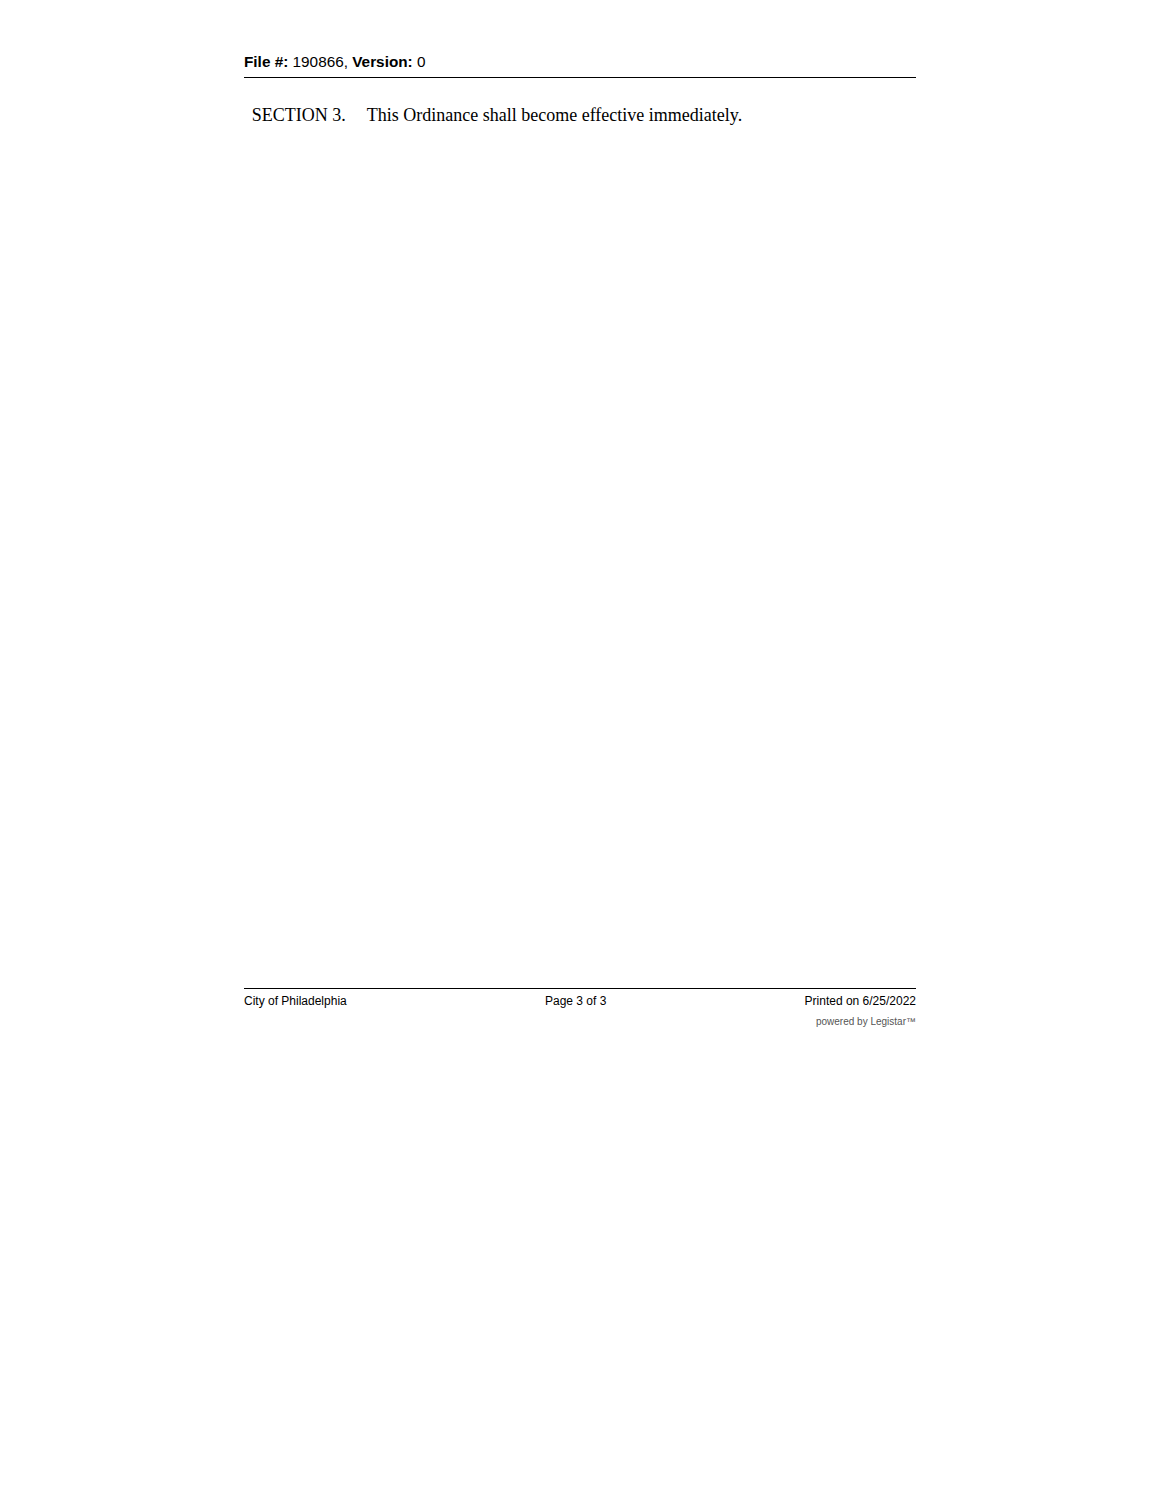File #: 190866, Version: 0
SECTION 3. This Ordinance shall become effective immediately.
City of Philadelphia Page 3 of 3 Printed on 6/25/2022
powered by Legistar™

Problem to work on
Please retype the listing in full, exactly as given, and skip every image.

Exercise result
File #: 190866, Version: 0
SECTION 3. This Ordinance shall become effective immediately.
City of Philadelphia Page 3 of 3 Printed on 6/25/2022
powered by Legistar™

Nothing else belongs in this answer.